Ладонь Хана сильно сжала мою грудь, сдавливая сосок пальцами через ткань платья, я всхлипнула, когда тело пронизало электрическим разрядом. Но в ту секунду, когда губы монгола почти впились в мой рот, я отшатнулась назад, и он яростно зарычал, стиснул мои волосы так сильно, что у меня чуть слезы не брызнули из глаз.
– В какие игры ты играешь? Трусливая и наглая, маленькая сучка! Боишься меня? Боишься… – ответил сам себе и усмехнулся оскалом, – Прекрасно, именно это мне от тебя и надо. Бойся и делай то, что я скажу, и больше не пытайся соблазнить меня, иначе я тебя раздеру.
Мое сердце болело, ныло. Я не знала тому причин, но каждое его грубое слово причиняло мне боль. Словно внутри меня точно что-то ожило, что-то…что не имело ко мне никакого отношения. Но в то же время являлось частью меня. Как душа в душе, а сердце в сердце… И это нечто…оно не злилось, оно тянулось к нему, оно хотело прильнуть к этому психопату и поглотить его страдания. Но губы Хана скривились в злобной усмешке, а в глазах полыхнула ненависть. Они стали еще чернее.
– Жалкий суррогат и ничто более. Пустышка. Вот кто ты. И не смей воображать о себе нечто большее. Никаких иллюзий, поняла? Я разобью каждую из них…поверь. Не тешь ими себя и не смей пытаться убедить в них меня!
Оттолкнул меня от себя так, что я больно впечаталась в дверцу машины.
– Отвернись и не смотри на меня, пока я не разрешил, и запомни – прав у тебя столько же, сколько у любой вещи – то есть их нет совершенно!
Я на него не смотрела… я лишь чувствовала, как боль продолжает разливаться внутри. Почему мне не все равно? Почему его слова так больно ранят, почему я перестаю его ненавидеть? Что со мной не так?
Это стокгольмский синдром? Влечение к палачу? Страх, переросший в привязанность, чтобы не сойти с ума? Ни одного ответа. Внутри тихо. Больно и очень тихо. Мне хочется никогда больше не слышать этих жестоких слов.

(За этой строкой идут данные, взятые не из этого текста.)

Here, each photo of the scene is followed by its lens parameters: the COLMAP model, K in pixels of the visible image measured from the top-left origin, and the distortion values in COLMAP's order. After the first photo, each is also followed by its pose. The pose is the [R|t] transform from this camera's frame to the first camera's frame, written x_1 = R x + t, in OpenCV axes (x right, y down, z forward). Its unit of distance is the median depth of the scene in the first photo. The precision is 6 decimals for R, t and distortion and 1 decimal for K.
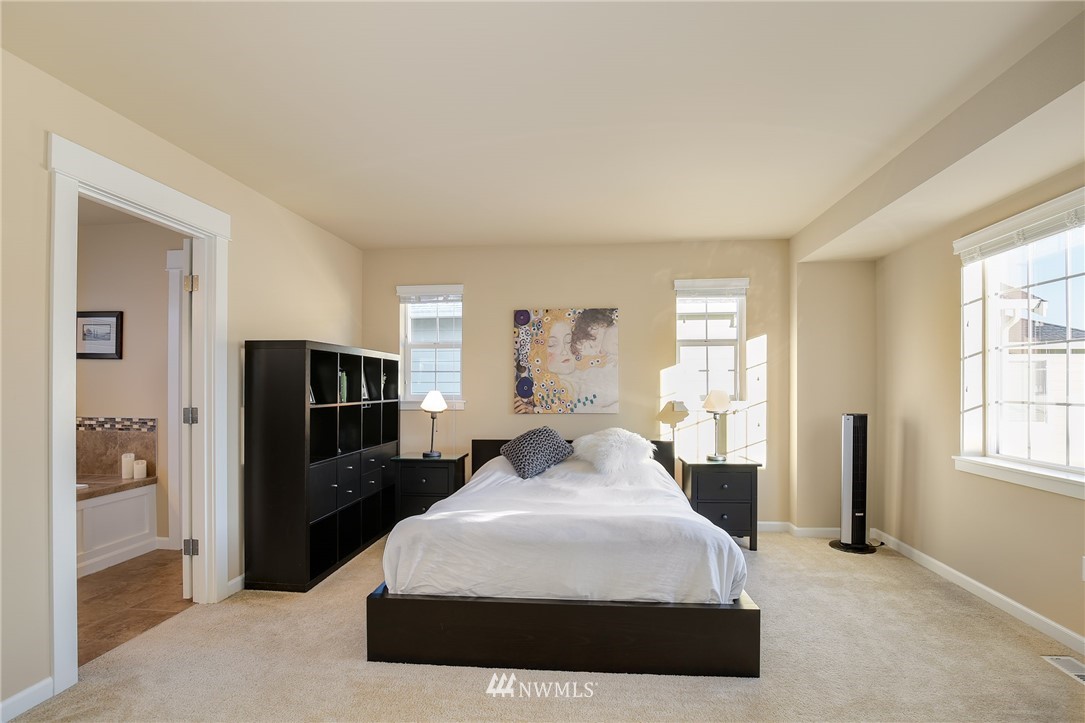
lens RADIAL K [[516.1, 0, 543.3], [0, 516.1, 384.5], [0, 0, 1]] dist [-0.001195, 0.002446]
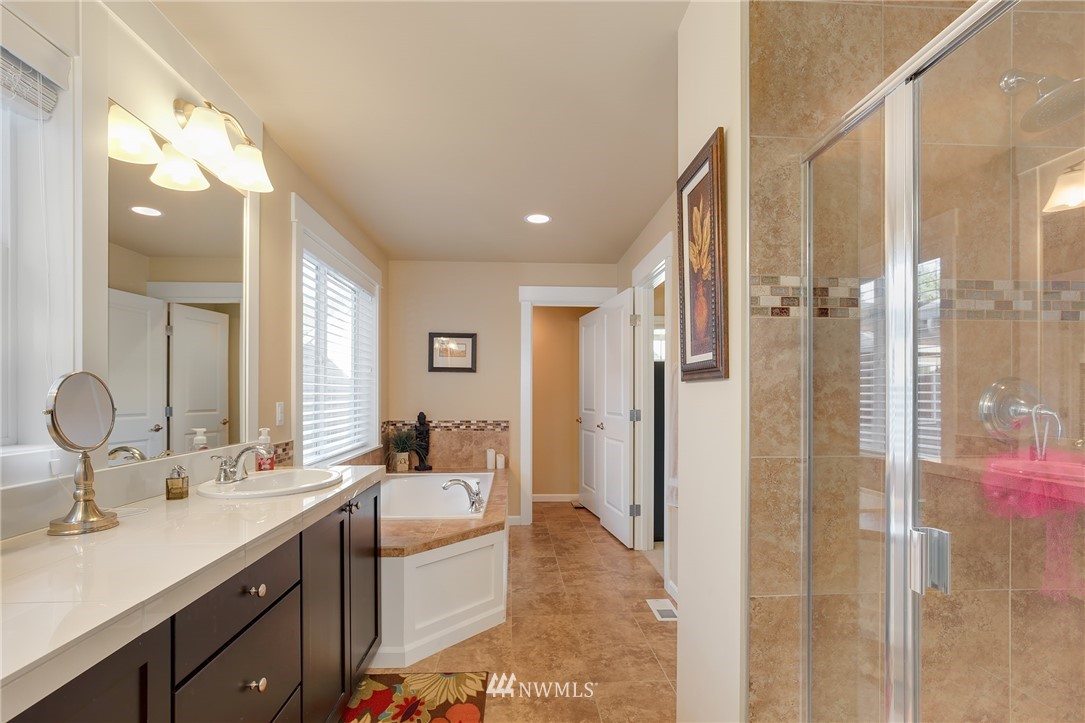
lens RADIAL K [[516.1, 0, 549.6], [0, 516.1, 394.8], [0, 0, 1]] dist [-0.001195, 0.002446]
pose [[0.985405, -0.003885, 0.170179, -0.853435], [0.003415, 0.999989, 0.003058, 0.000847], [-0.170189, -0.002432, 0.985408, -0.236179]]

Машина приближалась к странному поместью. И если усадьба с Лебедем казалась мне мрачной, то теперь я понимала, где на самом деле действительно мрачно. Джип подъехал к огромному дому в три этажа. И мне вдруг показалось, что я… я его видела раньше. Черные стены, острую, торчащую вверх крышу, огромные массивные колонны с сидящими сверху тиграми или пантерами из блестящего такого же черного камня. Дом напоминал старинный особняк, какие рисуют на картинах или показывают в кино. И снова кажется, что я когда-то уже думала именно так. Но когда? Может быть, и правда, во сне? Может, мне снился вещий сон, предрекающий весь этот кошмар. Вокруг дома раскинулся сад, скорее похожий на лес из-за своей густоты и тянущийся сзади до самого горизонта. На меня смотрят огромные окна, состоящие из множества секторов, и стекла на них тоже кажутся черными, отражающими в себе чернильное небо с яркой россыпью звезд.